To istotna zmiana w porównaniu do wcześniejszych badań, które koncentrowały się głównie na długości snu. Obecne wyniki sugerują, iż regularność snu może odgrywać kluczową rolę w profilaktyce zdrowotnej. Może być ona choćby ważniejsza niż sama liczba przesypianych godzin.
Warto dodać, iż wiele chorób było powiązanych tylko z jedną konkretną cechą snu, a nie ze wszystkimi jednocześnie.

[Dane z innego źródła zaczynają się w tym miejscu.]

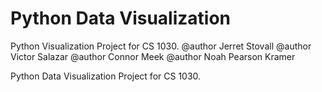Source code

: # Python Data Visualization
Python Visualization Project for CS 1030. 
@author Jerret Stovall
@author Victor Salazar
@author Connor Meek
@author Noah Pearson Kramer

Python Data Visualization Project for CS 1030.

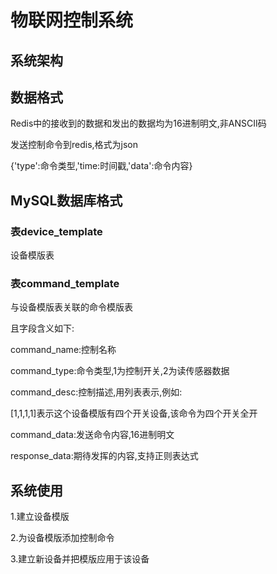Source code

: # 物联网控制系统
## 系统架构
## 数据格式
Redis中的接收到的数据和发出的数据均为16进制明文,非ANSCII码

发送控制命令到redis,格式为json

{'type':命令类型,'time:时间戳,'data':命令内容}

## MySQL数据库格式
### 表device_template
设备模版表
### 表command_template
与设备模版表关联的命令模版表

且字段含义如下:

command_name:控制名称

command_type:命令类型,1为控制开关,2为读传感器数据

command_desc:控制描述,用列表表示,例如:

[1,1,1,1]表示这个设备模版有四个开关设备,该命令为四个开关全开

command_data:发送命令内容,16进制明文

response_data:期待发挥的内容,支持正则表达式

## 系统使用
1.建立设备模版

2.为设备模版添加控制命令

3.建立新设备并把模版应用于该设备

To pokazuje, jak różne aspekty snu mogą wpływać na zdrowie w odmienny sposób.
Dbanie o sen to dbanie o zdrowie
Sen to najważniejszy czynniki wpływający na zdrowie człowieka. Wyniki badania jasno pokazują, iż zdrowy sen to nie tylko odpowiednia liczba godzin, ale również jakość snu i jego regularność. To właśnie te mniej oczywiste aspekty mogą mieć istotny wpływ na nasze zdrowie.
Co więcej, omawiane badanie jest wyjątkowo istotne, ponieważ jako jedno z niewielu opiera się na obiektywnym pomiarze snu dzięki akcelerometrów. Większość prac polega wyłącznie na deklaracjach uczestników. Dzięki temu udało się wyeliminować wiele nieścisłości, które pojawiały się w poprzednich analizach.
Dbając o sen, dbamy o organizm jako całość. To prosta, codzienna inwestycja, która może realnie zmniejszyć ryzyko wielu chorób i poprawić jakość życia.